**EXCERPT:**
□ □ □ □ □

No RSVP yet from China leader
CHINA has yet to confirm the attendance of President Xi Jinping at the Asia-Pacific Economic Cooperation (Apec) leaders summit in Manila next month, but Malacañang is sure it’s not because of the simmering sea dispute with the Philippines.
Presidential Communications Secretary Herminio Coloma yesterday said the People’s Republic of China (PROC) delegation “will be accorded Filipino hospitality in equal measure with all other Apec delegations.”
The Philippines “believes in strengthening its ties with the PROC,” he told the Inquirer.
Coloma, also head of the Presidential Communications Operations Office, reiterated that “the West Philippine Sea issue does not define the totality of our decades-long relationship.”
But, “we affirm that global and regional prosperity will be enhanced by freedom of navigation and peaceful resolution of disputes,” he added.

□ □ □ □ □

**REQUIREMENT:** Continue the news article about China's unconfirmed attendance at the Apec summit in Manila, starting after its last sentence. The data that comes next is not needed for any task.

**Page images and extracted text:**
□ □ □ □ □

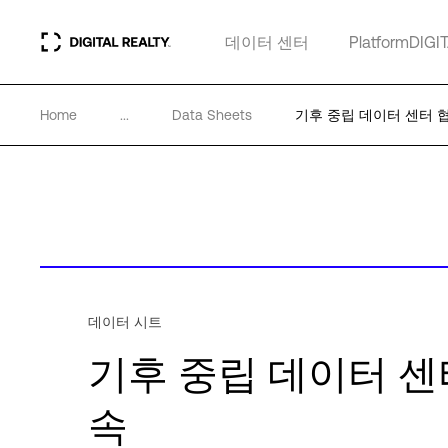
데이터 센터
PlatformDIGI
Home
...
Data Sheets
기후 중립 데이터 센터 협약에
데이터 시트
기후 중립 데이터 센터 협
속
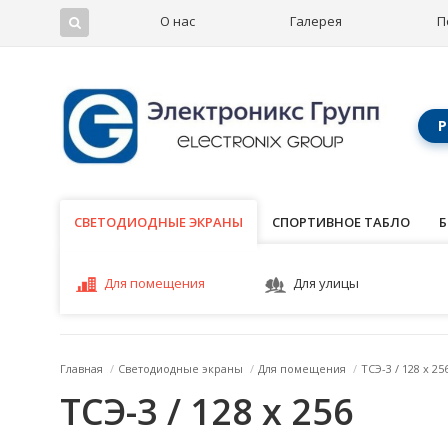
О нас
Галерея
П
Р
СВЕТОДИОДНЫЕ ЭКРАНЫ
СВЕТОДИОДНЫЕ ЭКРАНЫ
СПОРТИВНОЕ ТАБЛО
Б
Для помещения
Для улицы
Главная
/
Светодиодные экраны
/
Для помещения
/
ТСЭ-3 / 128 x 25
ТСЭ-3 / 128 x 256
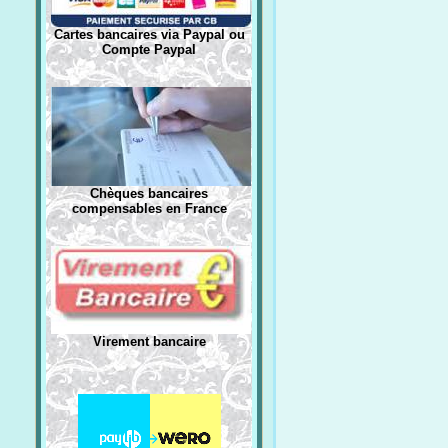
Cartes bancaires via Paypal ou
Compte Paypal
Chèques bancaires
compensables en France
Virement bancaire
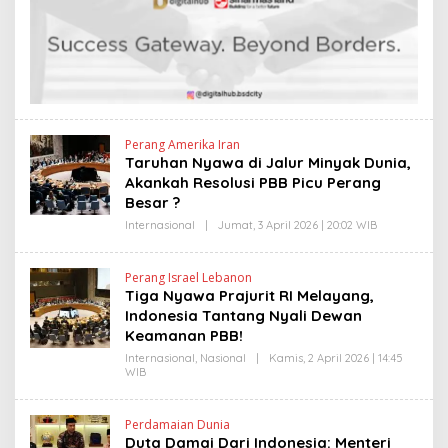
H
L
E
I
N
N
D
K
R
A
N
E
W
S
L
Perang Amerika Iran
I
Taruhan Nyawa di Jalur Minyak Dunia,
N
Akankah Resolusi PBB Picu Perang
K
Besar ?
Internasional
|
Jumat, 3 April 2026 | 20:02 WIB
O
L
E
H
Perang Israel Lebanon
H
Tiga Nyawa Prajurit RI Melayang,
E
N
Indonesia Tantang Nyali Dewan
D
Keamanan PBB!
R
A
Internasional
,
Nasional
|
Kamis, 2 April 2026 | 14:45
N
WIB
O
E
L
W
E
S
H
L
Perdamaian Dunia
H
I
Duta Damai Dari Indonesia: Menteri
E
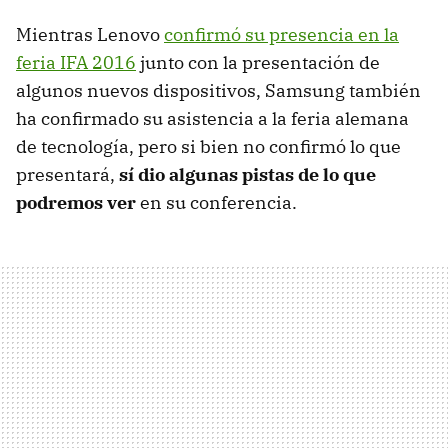
Mientras Lenovo
confirmó su presencia en la
feria IFA 2016
junto con la presentación de
algunos nuevos dispositivos, Samsung también
ha confirmado su asistencia a la feria alemana
de tecnología, pero si bien no confirmó lo que
presentará,
sí dio algunas pistas de lo que
podremos ver
en su conferencia.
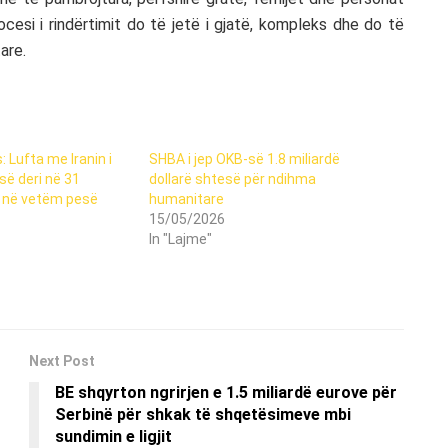
ocesi i rindërtimit do të jetë i gjatë, kompleks dhe do të
are.
: Lufta me Iranin i
SHBA i jep OKB-së 1.8 miliardë
ë deri në 31
dollarë shtesë për ndihma
ë në vetëm pesë
humanitare
15/05/2026
In "Lajme"
Next Post
BE shqyrton ngrirjen e 1.5 miliardë eurove për
Serbinë për shkak të shqetësimeve mbi
sundimin e ligjit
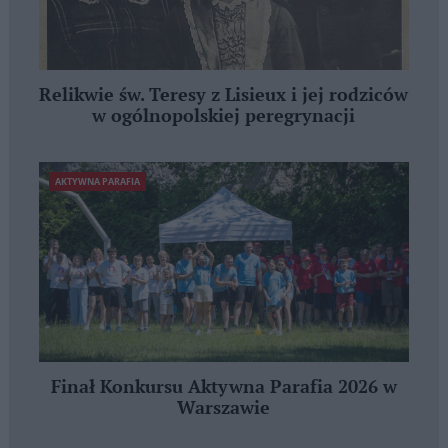
Relikwie św. Teresy z Lisieux i jej rodziców
w ogólnopolskiej peregrynacji
AKTYWNA PARAFIA
Finał Konkursu Aktywna Parafia 2026 w
Warszawie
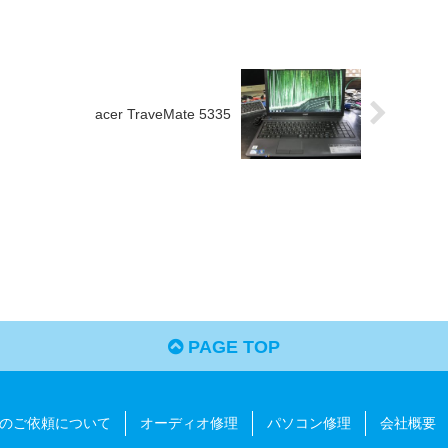
acer TraveMate 5335
PAGE TOP
のご依頼について
オーディオ修理
パソコン修理
会社概要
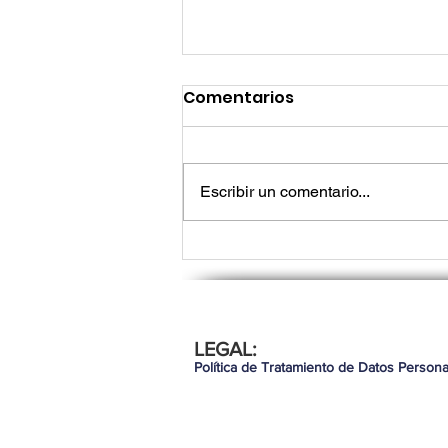
Comentarios
Escribir un comentario...
Lo que los líderes de tec
LEGAL:
necesitan saber para seg
Política de Tratamiento de Datos Persona
demostrando valor en 20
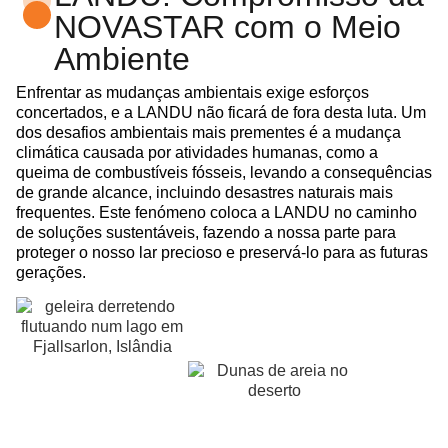
NOVASTAR com o Meio
Ambiente
Enfrentar as mudanças ambientais exige esforços
concertados, e a LANDU não ficará de fora desta luta. Um
dos desafios ambientais mais prementes é a mudança
climática causada por atividades humanas, como a
queima de combustíveis fósseis, levando a consequências
de grande alcance, incluindo desastres naturais mais
frequentes. Este fenómeno coloca a LANDU no caminho
de soluções sustentáveis, fazendo a nossa parte para
proteger o nosso lar precioso e preservá-lo para as futuras
gerações.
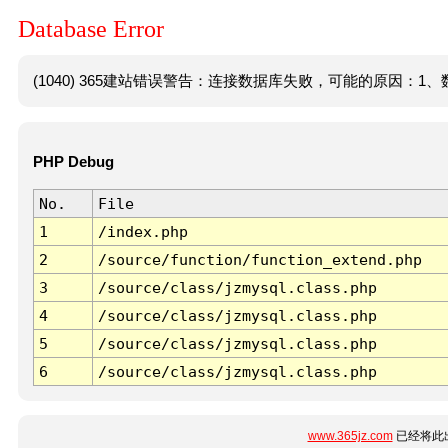
Database Error
(1040) 365建站错误警告：连接数据库失败，可能的原因：1、数
PHP Debug
No.
File
1
/index.php
2
/source/function/function_extend.php
3
/source/class/jzmysql.class.php
4
/source/class/jzmysql.class.php
5
/source/class/jzmysql.class.php
6
/source/class/jzmysql.class.php
www.365jz.com
已经将此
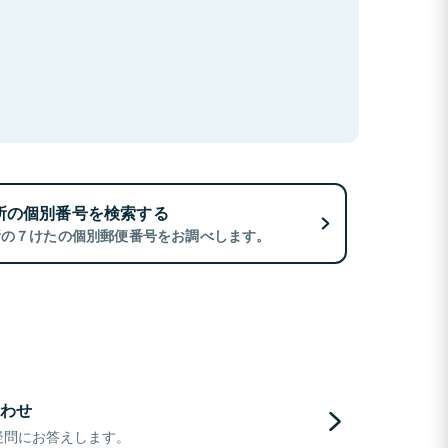
所の個別番号を検索する
所の７けたの個別郵便番号をお調べします。
わせ
疑問にお答えします。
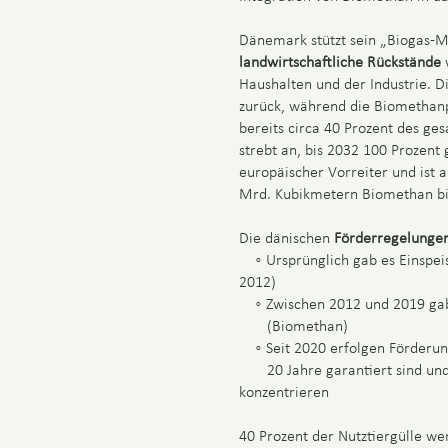
Dänemark stützt sein „Biogas-M
landwirtschaftliche Rückstände
w
Haushalten und der Industrie. D
zurück, während die Biomethan
bereits circa 40 Prozent des g
strebt an, bis 2032 100 Prozent
europäischer Vorreiter und ist
Mrd. Kubikmetern Biomethan bis
Die dänischen
Förderregelunge
◦ Ursprünglich gab es Einspeis
2012)
◦ Zwischen 2012 und 2019 gab 
(Biomethan)
◦ Seit 2020 erfolgen Förderung
20 Jahre garantiert sind und
konzentrieren
40 Prozent der Nutztiergülle w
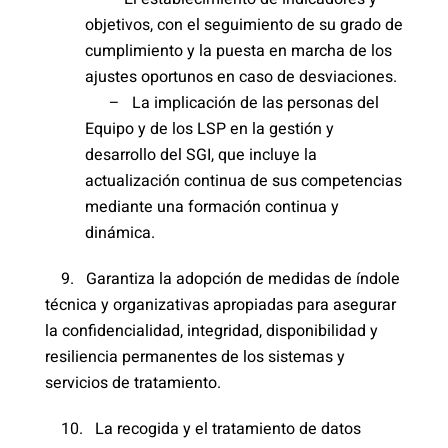
objetivos, con el seguimiento de su grado de
cumplimiento y la puesta en marcha de los
ajustes oportunos en caso de desviaciones.
– La implicación de las personas del
Equipo y de los LSP en la gestión y
desarrollo del SGI, que incluye la
actualización continua de sus competencias
mediante una formación continua y
dinámica.
9. Garantiza la adopción de medidas de índole
técnica y organizativas apropiadas para asegurar
la confidencialidad, integridad, disponibilidad y
resiliencia permanentes de los sistemas y
servicios de tratamiento.
10. La recogida y el tratamiento de datos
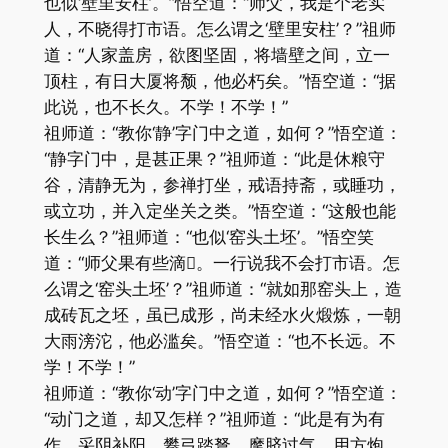
也似‘壁里安柱’。”悟空道：“师父，我是个老实
人，不晓得打市语。怎么谓之‘壁里安柱’？”祖师
道：“人家盖房，欲图坚固，将墙壁之间，立一
顶柱，有日大厦将颓，他必朽矣。”悟空道：“据
此说，也不长久。不学！不学！”
祖师道：“教你‘静’字门中之道，如何？”悟空道：
“静字门中，是甚正果？”祖师道：“此是休粮守
谷，清静无为，参禅打坐，戒语持斋，或睡功，
或立功，并入定坐关之类。”悟空道：“这般也能
长生么？”祖师道：“也似‘窑头土坯’。”悟空笑
道：“师父果有些滴。一行说我不会打市语。怎
么谓之‘窑头土坯’？”祖师道：“就如那窑头上，造
成砖瓦之坯，虽已成形，尚未经水火煅炼，一朝
大雨滂沱，他必滥矣。”悟空道：“也不长远。不
学！不学！”
祖师道：“教你‘动’字门中之道，如何？”悟空道：
“动门之道，却又怎样？”祖师道：“此是有为有
作，采阴补阳，攀弓踏弩，摩脐过气，用方炮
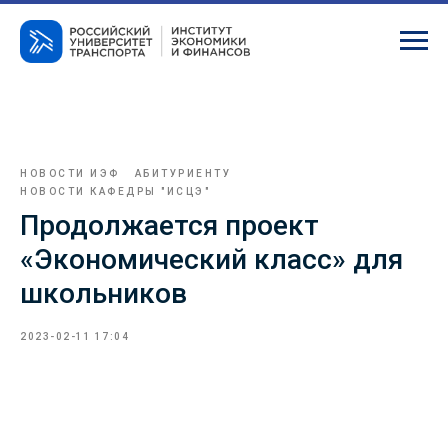
НОВОСТИ ИЭФ
АБИТУРИЕНТУ
НОВОСТИ КАФЕДРЫ "ИСЦЭ"
Продолжается проект
«Экономический класс» для
школьников
2023-02-11 17:04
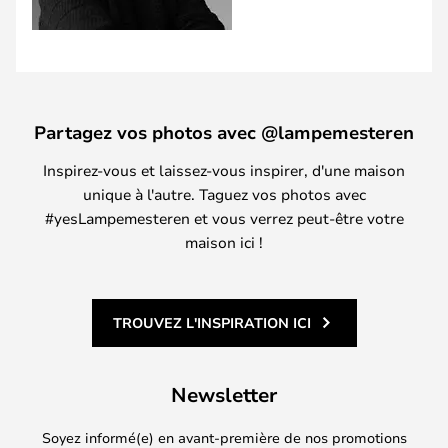
Partagez vos photos avec @lampemesteren
Inspirez-vous et laissez-vous inspirer, d'une maison
unique à l'autre. Taguez vos photos avec
#yesLampemesteren et vous verrez peut-être votre
maison ici !
TROUVEZ L'INSPIRATION ICI
Newsletter
Soyez informé(e) en avant-première de nos promotions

□ □ □ □ □

**WRITTEN RESPONSE:**
Coloma asserted the country wanted “continuing stability” in the South China Sea, or West Philippine Sea.
That is why, he said, it is insisting on a code of conduct for China and other claimant-states to prevent territorial disputes from erupting into armed conflict.
Aside from the Philippines, China is locked in territorial disputes with Vietnam, Malaysia and Brunei, all Association of Southeast Asian Nations members, as well as Taiwan, over islets and reefs in the 3.5-million square kilometer South China Sea, 90 percent of which Beijing is laying claim to.
10 confirmed attending
Ten of the 21 Apec member economies have confirmed their attendance at the Apec economic leaders meeting, or AELM, on Nov. 18 and 19, according to Ambassador Marciano Paynor Jr., director general of the 2015 Apec National Organizing Council.
Paynor said in a media forum on Wednesday that China “has not officially confirmed, but there is no indication that they will not come.”
The United States and Russia, among others, have confirmed their attendance, he told reporters.
Advance security teams from Apec member countries have arrived in the Philippines to check out the various venues of the event, Paynor added.
The Department of Foreign Affairs has said there was no need to send China a special invitation, as no invitations are issued to the annual gathering which all Apec heads of state and government are expected to attend.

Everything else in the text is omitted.